Indique se cada afirmação concorda com a crítica sobre o filme Cio, respondendo sim ou não e citando literalmente as palavras da crítica que decidem: (a) Paulo fotografa Darci em um caminhão de migrantes; (b) o filme foi dirigido por Francisco di Franco; (c) Ângela consegue dizer a palavra homossexual ao discutir com Paulo.

◆ **Trecho do texto**:
- - - - -
Um jovem empresário, que está noivo, se envolve em um estranho triângulo amoroso. Sem perceber, começa a se apaixonar por um engraxate adolescente.

Crítica

Uma das principais características das pornochanchadas é o questionamento dos costumes aliado ao erotismo. São tradições sociais e culturais envoltas numa metáfora sexual. Cio: Uma Verdadeira História de Amor, que por pouco nem seria enquadrado nesse gênero do cinema nacional, trata da paixão entre o jovem engraxate Darci e o burguês Paulo (Francisco di Franco). Enquanto o garoto vem de uma vida difícil no interior, o homem feito desfruta de um cotidiano satisfatório na capital, com um bom trabalho, carro importado e o noivado com uma rica mulher. Esse contraste entre ambos é um dos motes da produção dirigida por Fauzi Mansur.

Como amor à primeira vista, Paulo se encanta após tirar uma foto de Darci em um caminhão de migrantes. O encontro traçado pelo destino se intensifica quando ele revê o jovem no centro da capital, engraxando sapatos. Ao presenciar o garoto vivendo na miséria, Paulo logo decide, como num impulso, adotar Darci. Acontece que, a partir deste momento, o desenvolvimento da trama ganha um tom fraco. Sua linguagem muitas vezes prima pelo didatismo exagerado que se arrasta quase ao simplório. A narração dos pensamentos de Paulo afrouxa o peso psicológico da direção de atores. Seus dilemas, a problemática de estar se apaixonando por um garoto e ainda ser considerado homossexual, repetidos à exaustão, junto da trilha, tornam um pouco cansativa a obra. Muitas das vozes em off nem seriam necessárias já que a atuação do machão viril Francisco di Franco é muito satisfatória, psicologicamente  bem realizada.

Uma das cenas mais emblemáticas do filme é certamente quando a noiva de Paulo, Ângela (Márcia Maria), começa a desconfiar da relação entre ele e Darci. O casal discute e ela se recusa a acreditar na homossexualidade do parceiro. Tanto que nem consegue falar a palavra homossexual, já pausando em homo e largando um “coisa assim”. Ali é demonstrada a dificuldade da alta sociedade burguesa e até mesmo da sociedade como um todo de aceitar a diversidade sexual dos indivíduos de forma plena.
- - - - -
◆ **Material fornecido**:

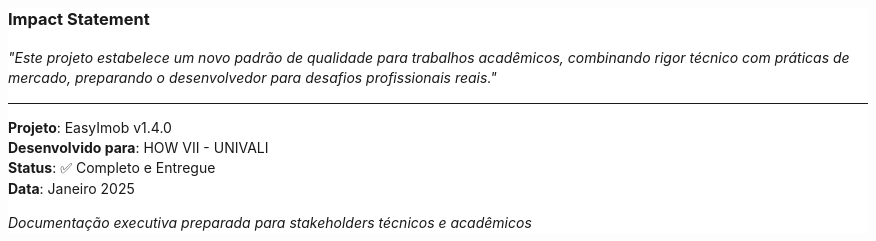 ### Impact Statement

_"Este projeto estabelece um novo padrão de qualidade para trabalhos acadêmicos, combinando rigor técnico com práticas de mercado, preparando o desenvolvedor para desafios profissionais reais."_

---

**Projeto**: EasyImob v1.4.0  
**Desenvolvido para**: HOW VII - UNIVALI  
**Status**: ✅ Completo e Entregue  
**Data**: Janeiro 2025

_Documentação executiva preparada para stakeholders técnicos e acadêmicos_
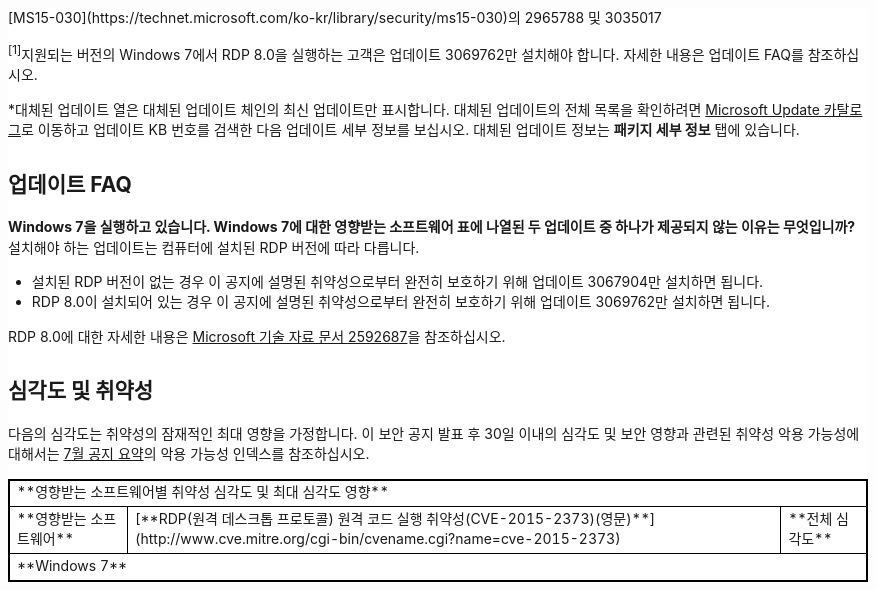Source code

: </td>
<td style="border:1px solid black;">
[MS15-030](https://technet.microsoft.com/ko-kr/library/security/ms15-030)의 2965788 및 3035017

</td>
</tr>
</table>
 
<sup>[1]</sup>지원되는 버전의 Windows 7에서 RDP 8.0을 실행하는 고객은 업데이트 3069762만 설치해야 합니다. 자세한 내용은 업데이트 FAQ를 참조하십시오.

\*대체된 업데이트 열은 대체된 업데이트 체인의 최신 업데이트만 표시합니다. 대체된 업데이트의 전체 목록을 확인하려면 [Microsoft Update 카탈로그](http://catalog.update.microsoft.com/v7/site/home.aspx)로 이동하고 업데이트 KB 번호를 검색한 다음 업데이트 세부 정보를 보십시오. 대체된 업데이트 정보는 **패키지 세부 정보** 탭에 있습니다.

업데이트 FAQ
------------

**Windows 7을 실행하고 있습니다. Windows 7에 대한 영향받는 소프트웨어 표에 나열된 두 업데이트 중 하나가 제공되지 않는 이유는 무엇입니까?**  
설치해야 하는 업데이트는 컴퓨터에 설치된 RDP 버전에 따라 다릅니다.

-   설치된 RDP 버전이 없는 경우 이 공지에 설명된 취약성으로부터 완전히 보호하기 위해 업데이트 3067904만 설치하면 됩니다.
-   RDP 8.0이 설치되어 있는 경우 이 공지에 설명된 취약성으로부터 완전히 보호하기 위해 업데이트 3069762만 설치하면 됩니다.

RDP 8.0에 대한 자세한 내용은 [Microsoft 기술 자료 문서 2592687](https://support.microsoft.com/ko-kr/kb/2592687)을 참조하십시오.

심각도 및 취약성
----------------

다음의 심각도는 취약성의 잠재적인 최대 영향을 가정합니다. 이 보안 공지 발표 후 30일 이내의 심각도 및 보안 영향과 관련된 취약성 악용 가능성에 대해서는 [7월 공지 요약](https://technet.microsoft.com/ko-kr/library/security/ms15-jul)의 악용 가능성 인덱스를 참조하십시오.

 
<p> </p>
<table style="border:1px solid black;">
<tr>
<td style="border:1px solid black;" colspan="3">
**영향받는 소프트웨어별 취약성 심각도 및 최대 심각도 영향**

</td>
</tr>
<tr>
<td style="border:1px solid black;">
**영향받는 소프트웨어**

</td>
<td style="border:1px solid black;">
[**RDP(원격 데스크톱 프로토콜) 원격 코드 실행 취약성(CVE-2015-2373)(영문)**](http://www.cve.mitre.org/cgi-bin/cvename.cgi?name=cve-2015-2373)

</td>
<td style="border:1px solid black;">
**전체 심각도**

</td>
</tr>
<tr>
<td style="border:1px solid black;" colspan="3">
**Windows 7**
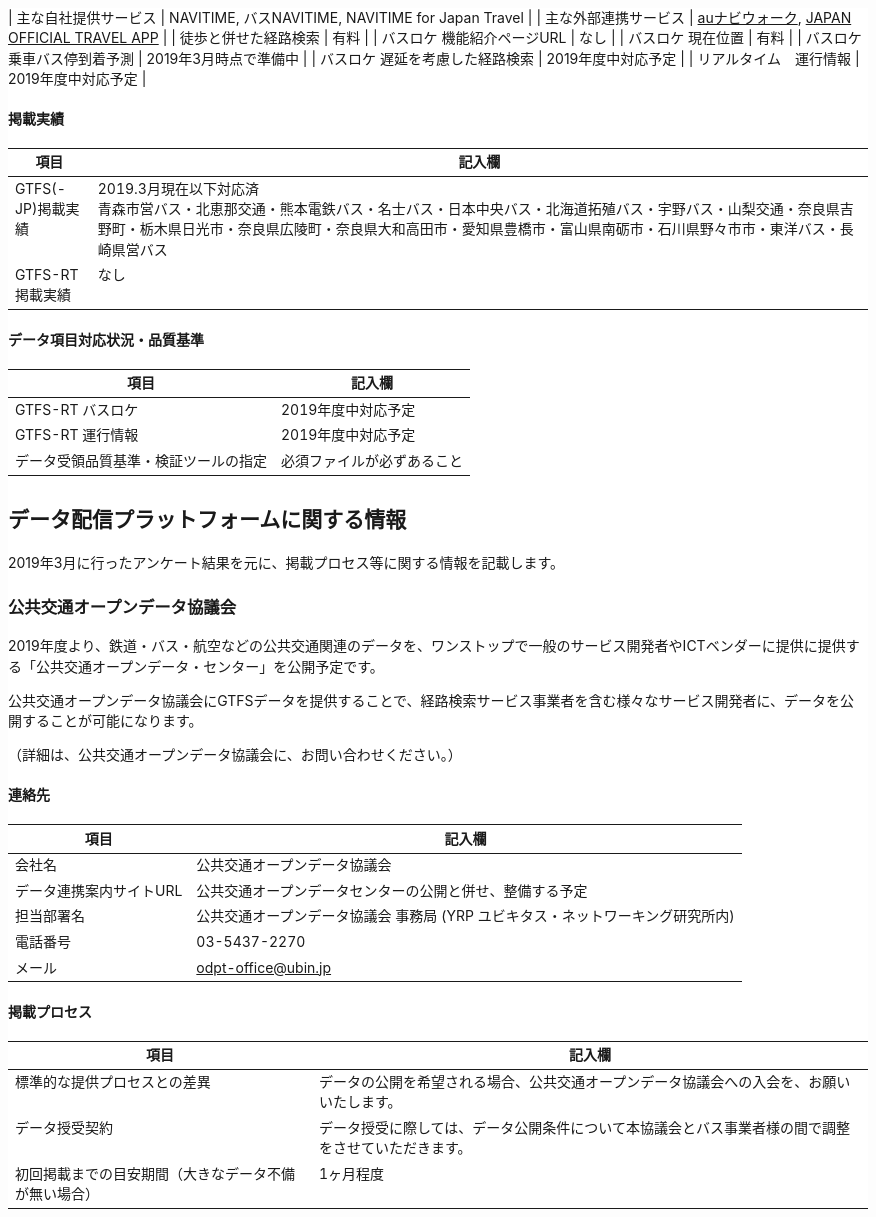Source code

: | 主な自社提供サービス                     | NAVITIME, バスNAVITIME, NAVITIME for Japan Travel            |
| 主な外部連携サービス                     | [auナビウォーク](https://eznavi.auone.jp/), [JAPAN OFFICIAL TRAVEL APP](https://www.jnto.go.jp/smartapp/eng/) |
| 徒歩と併せた経路検索                     | 有料                                                         |
| バスロケ 機能紹介ページURL               | なし                                                         |
| バスロケ 現在位置                        | 有料                                                         |
| バスロケ 乗車バス停到着予測              | 2019年3月時点で準備中                                        |
| バスロケ 遅延を考慮した経路検索          | 2019年度中対応予定                                           |
| リアルタイム　運行情報                   | 2019年度中対応予定                                           |
#### 掲載実績

| 項目                                     | 記入欄                                                       |
| ---------------------------------------- | ------------------------------------------------------------ |
| GTFS(-JP)掲載実績                        | 2019.3月現在以下対応済<br/>青森市営バス・北恵那交通・熊本電鉄バス・名士バス・日本中央バス・北海道拓殖バス・宇野バス・山梨交通・奈良県吉野町・栃木県日光市・奈良県広陵町・奈良県大和高田市・愛知県豊橋市・富山県南砺市・石川県野々市市・東洋バス・長崎県営バス |
| GTFS-RT掲載実績                          | なし                                                         |
#### データ項目対応状況・品質基準

| 項目                                     | 記入欄                                                       |
| ---------------------------------------- | ------------------------------------------------------------ |
| GTFS-RT バスロケ                         | 2019年度中対応予定                                           |
| GTFS-RT 運行情報                         | 2019年度中対応予定                                           |
| データ受領品質基準・検証ツールの指定     | 必須ファイルが必ずあること                                   |

<div style="page-break-before:always"></div>

## データ配信プラットフォームに関する情報

2019年3月に行ったアンケート結果を元に、掲載プロセス等に関する情報を記載します。

### 公共交通オープンデータ協議会

2019年度より、鉄道・バス・航空などの公共交通関連のデータを、ワンストップで一般のサービス開発者やICTベンダーに提供に提供する「公共交通オープンデータ・センター」を公開予定です。

公共交通オープンデータ協議会にGTFSデータを提供することで、経路検索サービス事業者を含む様々なサービス開発者に、データを公開することが可能になります。

（詳細は、公共交通オープンデータ協議会に、お問い合わせください。）

#### 連絡先
| 項目                                                 | 記入欄                                                       |
| ---------------------------------------------------- | ------------------------------------------------------------ |
| 会社名                                               | 公共交通オープンデータ協議会                                 |
| データ連携案内サイトURL                              | 公共交通オープンデータセンターの公開と併せ、整備する予定     |
| 担当部署名                                           | 公共交通オープンデータ協議会 事務局      (YRP ユビキタス・ネットワーキング研究所内) |
| 電話番号                                             | 03-5437-2270                                                 |
| メール                                               | odpt-office@ubin.jp                                          |
#### 掲載プロセス
| 項目                                     | 記入欄                                                       |
| ---------------------------------------- | ------------------------------------------------------------ |
| 標準的な提供プロセスとの差異                         | データの公開を希望される場合、公共交通オープンデータ協議会への入会を、お願いいたします。 |
| データ授受契約                                       | データ授受に際しては、データ公開条件について本協議会とバス事業者様の間で調整をさせていただきます。 |
| 初回掲載までの目安期間（大きなデータ不備が無い場合） | 1ヶ月程度                                                    |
- - - - -
◆ **Sua resposta**:
(a) Sim: "Paulo se encanta após tirar uma foto de Darci em um caminhão de migrantes".
(b) Não: "a produção dirigida por Fauzi Mansur".
(c) Não: "nem consegue falar a palavra homossexual".